■ **YOUR INSTRUCTIONS**
All pictures are to be dropped, and the remaining data set down exactly.

───── RECORDS FOR THE TASK

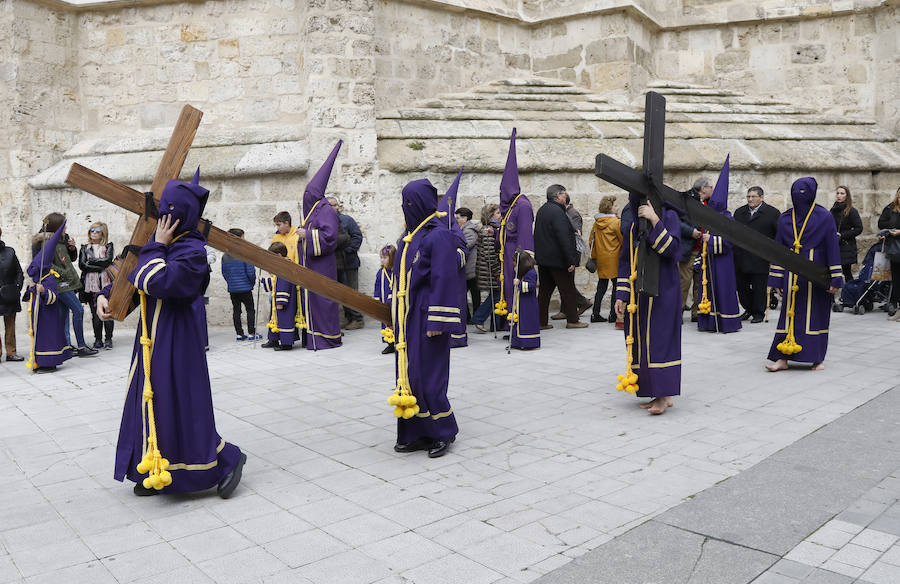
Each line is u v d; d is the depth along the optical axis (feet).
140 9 39.91
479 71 44.78
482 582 9.83
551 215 31.99
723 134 41.45
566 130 40.06
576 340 30.12
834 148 42.16
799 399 19.33
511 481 13.85
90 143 39.78
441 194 37.37
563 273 32.65
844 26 45.68
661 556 10.46
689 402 19.48
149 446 12.47
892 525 11.29
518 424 17.89
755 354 25.89
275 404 20.56
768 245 20.03
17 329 37.60
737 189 40.09
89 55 40.42
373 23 36.70
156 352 12.66
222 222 37.78
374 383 23.15
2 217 38.73
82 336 29.37
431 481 13.96
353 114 36.42
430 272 15.14
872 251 34.32
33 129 38.45
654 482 13.57
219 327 37.47
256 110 39.32
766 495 12.68
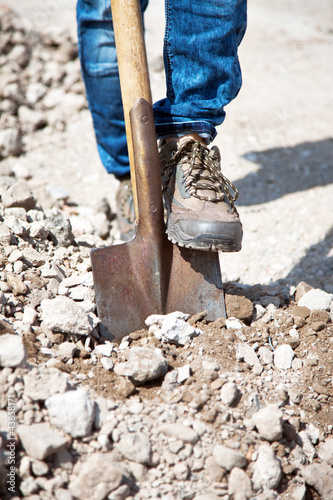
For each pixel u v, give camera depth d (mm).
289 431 1998
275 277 3389
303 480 1947
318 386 2176
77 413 1770
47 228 2785
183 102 2385
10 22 5875
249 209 4184
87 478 1677
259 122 5617
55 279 2410
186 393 1998
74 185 4559
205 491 1792
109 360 2092
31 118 5418
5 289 2266
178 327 2164
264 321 2367
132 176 2291
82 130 5500
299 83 6602
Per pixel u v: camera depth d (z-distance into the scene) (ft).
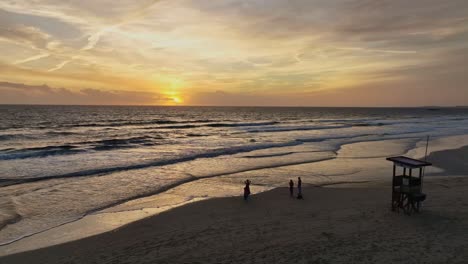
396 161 43.27
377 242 33.58
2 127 183.42
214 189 61.16
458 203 46.44
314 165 85.20
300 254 31.63
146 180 67.05
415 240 33.78
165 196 56.29
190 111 561.02
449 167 80.94
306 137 154.71
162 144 125.59
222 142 132.98
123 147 115.65
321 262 29.76
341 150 112.57
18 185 60.95
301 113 532.73
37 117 282.15
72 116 313.12
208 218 44.11
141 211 48.11
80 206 50.01
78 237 38.45
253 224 41.09
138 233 39.29
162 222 42.93
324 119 346.13
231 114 461.37
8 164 81.10
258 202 51.47
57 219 44.45
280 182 66.54
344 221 40.57
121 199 53.98
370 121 309.63
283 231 38.11
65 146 112.68
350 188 60.03
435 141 137.90
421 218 40.50
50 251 34.63
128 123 241.96
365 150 112.27
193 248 34.30
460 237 34.27
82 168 77.10
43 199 53.01
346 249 32.22
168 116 371.35
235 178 70.08
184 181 66.85
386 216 41.78
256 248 33.58
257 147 116.88
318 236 35.96
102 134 160.25
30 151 98.37
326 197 53.62
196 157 95.50
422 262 29.01
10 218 44.32
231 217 44.34
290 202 51.03
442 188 56.85
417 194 41.86
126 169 77.46
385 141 138.62
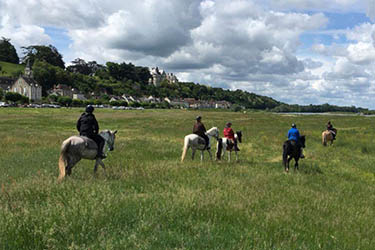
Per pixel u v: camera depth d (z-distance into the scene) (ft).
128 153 49.78
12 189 24.20
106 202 20.49
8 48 637.71
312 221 21.54
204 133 45.32
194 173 35.37
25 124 112.98
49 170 33.27
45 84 536.42
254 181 32.12
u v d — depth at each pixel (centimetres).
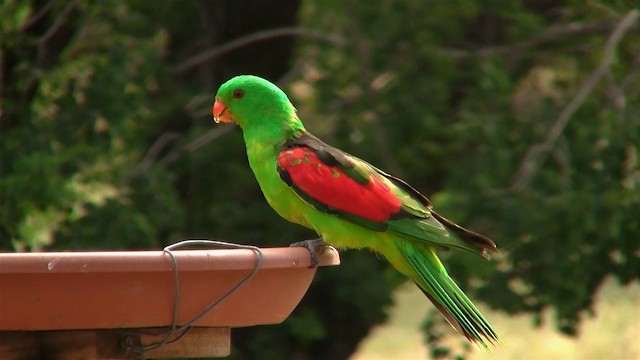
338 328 1498
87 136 1186
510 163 1329
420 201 703
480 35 1489
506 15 1357
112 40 1223
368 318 1434
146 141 1416
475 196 1262
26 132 1145
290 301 553
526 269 1266
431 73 1378
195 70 1445
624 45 1357
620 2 1259
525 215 1227
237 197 1426
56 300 479
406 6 1369
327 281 1420
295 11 1450
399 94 1363
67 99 1178
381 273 1395
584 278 1245
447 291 674
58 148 1174
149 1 1249
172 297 499
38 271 465
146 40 1276
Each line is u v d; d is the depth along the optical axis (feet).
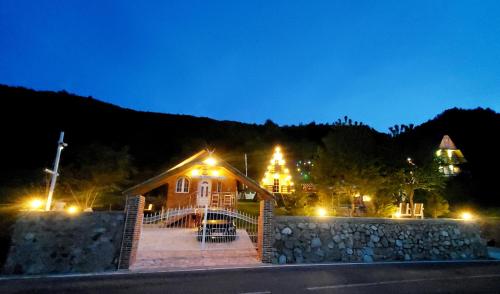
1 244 31.42
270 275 31.35
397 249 43.39
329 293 25.77
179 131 207.41
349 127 67.51
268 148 196.85
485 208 89.20
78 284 26.63
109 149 87.25
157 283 27.45
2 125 144.56
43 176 77.20
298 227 41.29
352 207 68.18
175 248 43.11
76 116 186.70
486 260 45.14
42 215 32.22
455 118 180.24
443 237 46.50
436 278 32.30
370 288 27.66
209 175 67.46
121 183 91.40
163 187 117.39
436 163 64.54
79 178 78.43
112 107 229.45
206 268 33.78
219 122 249.14
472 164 120.26
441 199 68.59
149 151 164.76
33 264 30.32
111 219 34.58
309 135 273.54
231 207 68.23
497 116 170.91
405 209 66.28
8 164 115.24
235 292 25.30
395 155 64.18
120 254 33.27
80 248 32.27
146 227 60.90
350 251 41.42
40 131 150.82
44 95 207.31
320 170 66.03
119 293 24.32
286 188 116.47
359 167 61.98
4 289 24.54
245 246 46.34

──────────

■ **SOLUTION**
Each line is u v d; d is the depth along the optical axis (feet).
140 9 39.91
479 71 44.78
482 582 9.83
551 215 31.99
723 134 41.45
566 130 40.06
576 340 30.12
834 148 42.16
799 399 19.33
511 481 13.85
90 143 39.78
441 194 37.37
563 273 32.65
844 26 45.68
661 556 10.46
689 402 19.48
149 446 12.47
892 525 11.29
518 424 17.89
755 354 25.89
275 404 20.56
768 245 20.03
17 329 37.60
737 189 40.09
89 55 40.42
373 23 36.70
156 352 12.66
222 222 37.78
374 383 23.15
2 217 38.73
82 336 29.37
431 481 13.96
353 114 36.42
430 272 15.14
872 251 34.32
33 129 38.45
654 482 13.57
219 327 37.47
256 110 39.32
766 495 12.68
For each pixel u v, give camera depth d (mm).
289 431 1998
275 277 3389
303 480 1947
318 386 2176
77 413 1770
47 228 2785
183 102 2385
10 22 5875
249 209 4184
87 478 1677
259 122 5617
55 279 2410
186 393 1998
74 185 4559
205 491 1792
109 360 2092
31 118 5418
5 289 2266
178 327 2164
264 321 2367
132 176 2291
82 130 5500
299 83 6602
Per pixel u v: camera depth d (z-distance into the scene) (ft).
396 161 43.27
377 242 33.58
2 127 183.42
214 189 61.16
458 203 46.44
314 165 85.20
300 254 31.63
146 180 67.05
415 240 33.78
165 196 56.29
190 111 561.02
449 167 80.94
306 137 154.71
162 144 125.59
222 142 132.98
123 147 115.65
321 262 29.76
341 150 112.57
18 185 60.95
301 113 532.73
37 117 282.15
72 116 313.12
208 218 44.11
141 211 48.11
80 206 50.01
78 237 38.45
253 224 41.09
138 233 39.29
162 222 42.93
324 119 346.13
231 114 461.37
8 164 81.10
258 202 51.47
57 219 44.45
280 182 66.54
344 221 40.57
121 199 53.98
370 121 309.63
283 231 38.11
65 146 112.68
350 188 60.03
435 141 137.90
421 218 40.50
50 251 34.63
128 123 241.96
365 150 112.27
193 248 34.30
460 237 34.27
82 168 77.10
43 199 53.01
346 249 32.22
168 116 371.35
235 178 70.08
184 181 66.85
386 216 41.78
256 248 33.58
257 147 116.88
318 236 35.96
102 134 160.25
30 151 98.37
326 197 53.62
196 157 95.50
422 262 29.01
10 218 44.32
231 217 44.34
290 202 51.03
442 188 56.85
417 194 41.86
126 169 77.46
385 141 138.62
Per pixel u v: camera depth d (z-distance into the scene) (ft).
128 153 49.78
12 189 24.20
106 202 20.49
8 48 637.71
312 221 21.54
204 133 45.32
194 173 35.37
25 124 112.98
49 170 33.27
45 84 536.42
254 181 32.12
u v d — depth at each pixel (centimetres).
338 328 1498
87 136 1186
510 163 1329
420 201 703
480 35 1489
506 15 1357
112 40 1223
368 318 1434
146 141 1416
475 196 1262
26 132 1145
290 301 553
526 269 1266
431 73 1378
195 70 1445
624 45 1357
620 2 1259
525 215 1227
237 197 1426
56 300 479
406 6 1369
327 281 1420
295 11 1450
399 94 1363
67 99 1178
381 273 1395
584 278 1245
447 291 674
58 148 1174
149 1 1249
172 297 499
38 271 465
146 40 1276
Each line is u v d; d is the depth along the optical axis (feet).
1 244 31.42
270 275 31.35
397 249 43.39
329 293 25.77
179 131 207.41
349 127 67.51
268 148 196.85
485 208 89.20
78 284 26.63
109 149 87.25
157 283 27.45
2 125 144.56
43 176 77.20
298 227 41.29
352 207 68.18
175 248 43.11
76 116 186.70
486 260 45.14
42 215 32.22
455 118 180.24
443 237 46.50
436 278 32.30
370 288 27.66
209 175 67.46
121 183 91.40
163 187 117.39
436 163 64.54
79 178 78.43
112 107 229.45
206 268 33.78
219 122 249.14
472 164 120.26
441 199 68.59
149 151 164.76
33 264 30.32
111 219 34.58
309 135 273.54
231 207 68.23
497 116 170.91
405 209 66.28
8 164 115.24
235 292 25.30
395 155 64.18
120 254 33.27
80 248 32.27
146 227 60.90
350 251 41.42
40 131 150.82
44 95 207.31
320 170 66.03
119 293 24.32
286 188 116.47
359 167 61.98
4 289 24.54
245 246 46.34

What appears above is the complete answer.